1. Would any of your project ideas raise safety issues in terms of researcher safety, public safety, or, environmental safety?
The bacterial strains used for research are non-pathogenic (XL-10 Gold Ultra competent Cells and DH5-alpha), indicating little risk to the research or public. The introduction of manmade biological parts into the environment is an inherent risk, mirroring those of all man-made technologies in biology: the introduction of constructed materials to the detriment of the natural environment.
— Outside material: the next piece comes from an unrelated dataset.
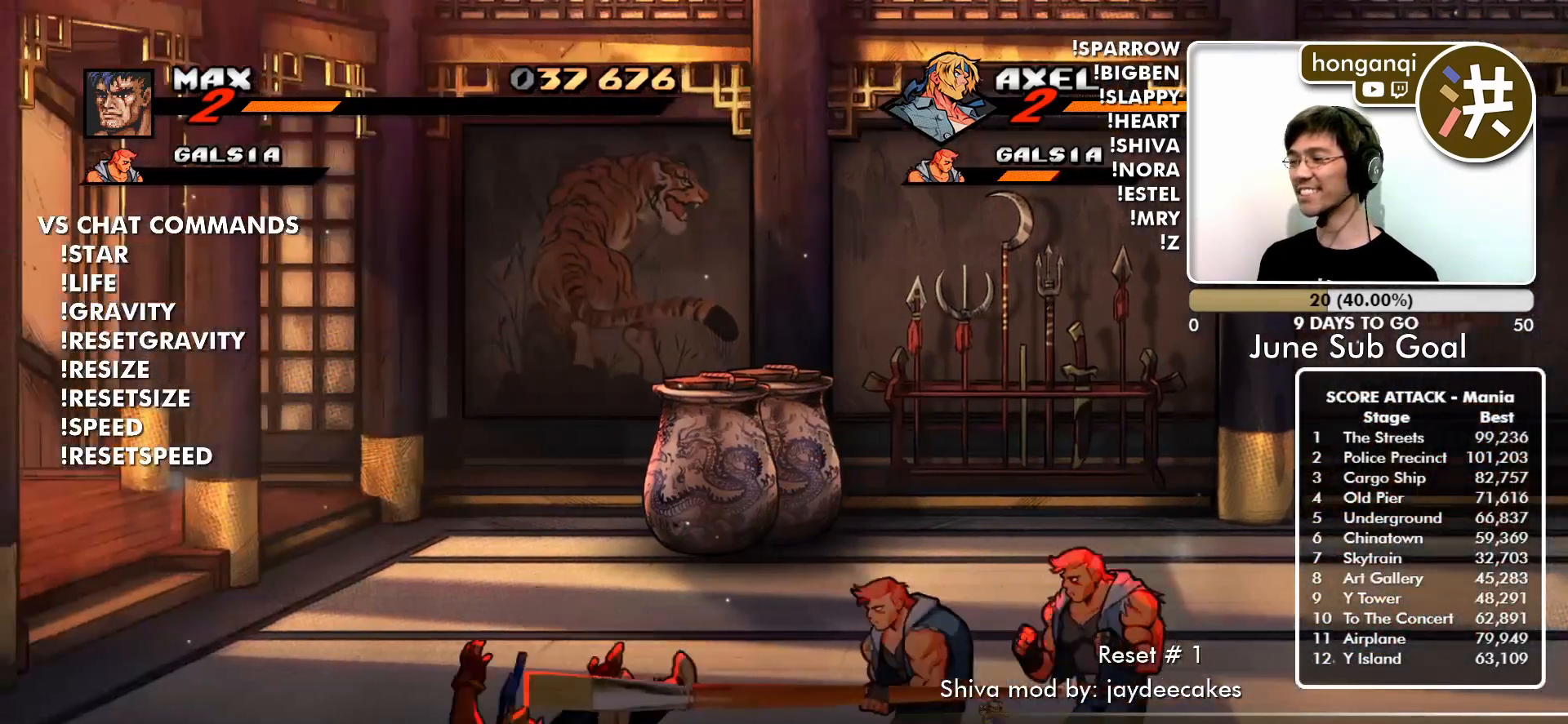
{"buttons": [], "left_stick": "down-right", "events": [[83, "left_stick", "up-left"], [250, "left_stick", "center"], [367, "left_stick", "down-right"]]}
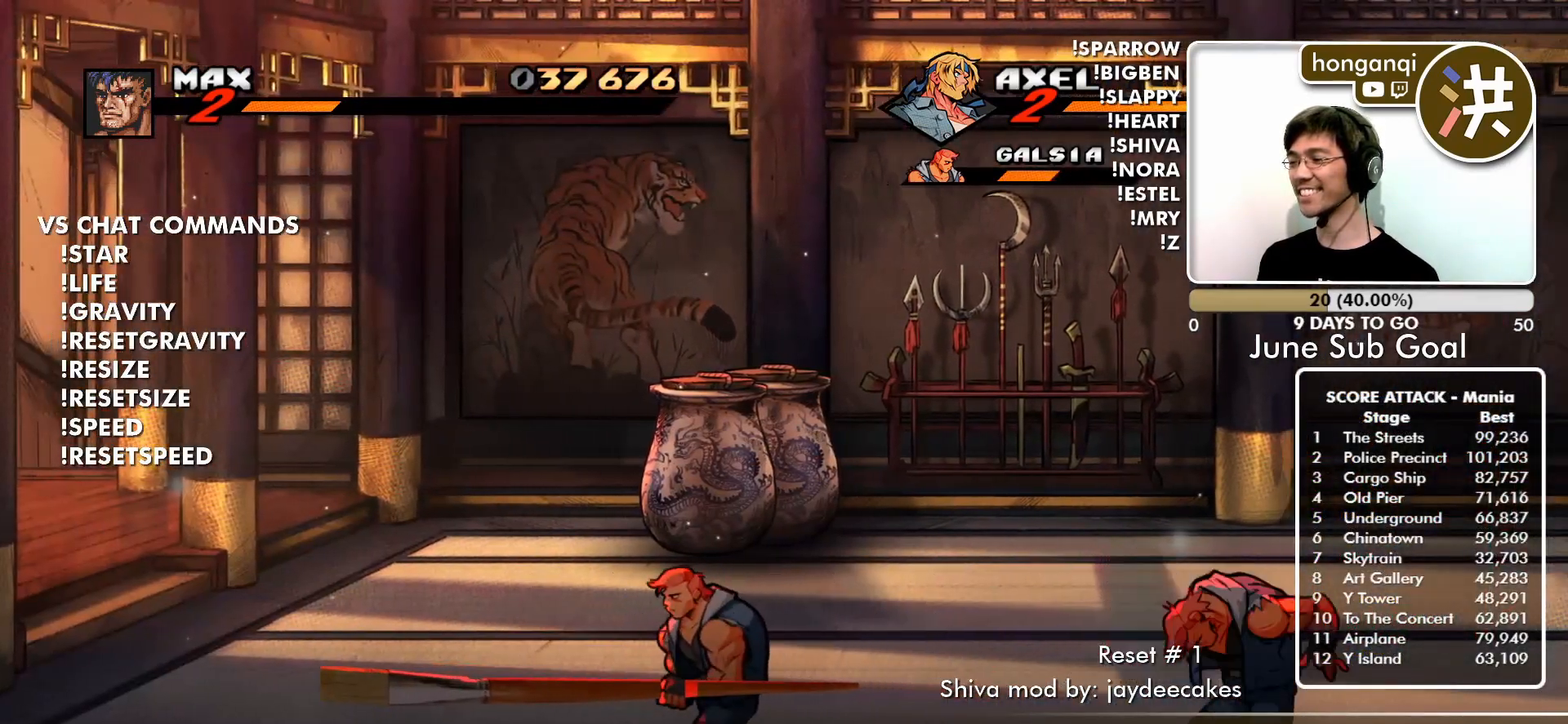
{"buttons": [], "left_stick": "left", "events": [[150, "CIRCLE", "down"], [217, "CIRCLE", "up"], [217, "left_stick", "center"], [451, "left_stick", "left"]]}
In addition to the bacteria, silicic acid is used to induce the formation of silica matrices on the biofilm surface. Silicic acid has no documented health effects, but its derivative, Silica, has been associated with silicosis, bronchitis, and cancer (Reuzel et. al, “Subchronic inhiliation toxicity of amorphous silicas and quartz dust in rats.” ) The context of these studies are in prolonged exposure above the Occupational Health and Safety Association limit of 0.1mg/m^3 in aersol and dust form. More relevant studies following long-term exposure to silica in water found correlation to dementia when settled with aluminum (Rondeau et. al, “Aluminum and silica in drinking water and the risk of Alzheimer’s disease…”). Because detached biofilm would polymerize added silicic acid into silica, those may pose a potential threat if consumed about OSHA recommended intake levels.
2. Do any of the new BioBrick parts (or devices) that you made this year raise any safety issues?
Did you document this issues in the Registry?
How did you manage to handle the safety issue?
How could other teams learn from your experience?
Because the constructed parts do not contain or produce silica or silica derivatives, are hosted in non-pathogenic strains, and contain no expected selective advantage, they individually pose no potential threat. The parts up-regulate natural expression of the adhesion protein Curli and attach a membrane-spanning protein to the silica-polymerizing enzyme silicatein–alpha. Out of context of biofilm attachment for water purification, the parts pose no threat to the researcher, the public or the environment. Accordingly, no safety concerns were indicated in the parts registry, although future teams may wish to further characterize the silica matrix formation in terms of detachment in water flow in respect to health effects.
3. Is there a local biosafety group, committee, or review board at your institution?
If yes, what does your local biosafety group think about your project?
If no, which specific biosafety rules or guidelines do you have to consider in your country?
Purdue University Institutional Biosafety Committee oversees the laboratories working with recombinant DNA technologies under the guidelines of the National Institutes of Health Guidelines for Research Involving Recombinant DNA Molecules, the Centers for Disease Control, and Purdue’s BioSafety Manual. Purdue’s iGEM Team functions under a Biosafety Level I designation, with all biological agents meeting the definition of Risk Group 1 and ‘unknown or minimal potential hazard to laboratory personnel and the environment’. The Purdue IBC regulates the Team and its project as such.
4. Do you have any other ideas how to deal with safety issues that could be useful for future iGEM competitions? How could parts, devices and systems be made even safer through biosafety engineering?
To ensure biological safety in future iGEM competitions, a program screening sequences of DNA constructs against toxicity databases to alert the presence of a known hazardous element should be developed. This would be an easy and automated ‘first-defense’ for constructed devices.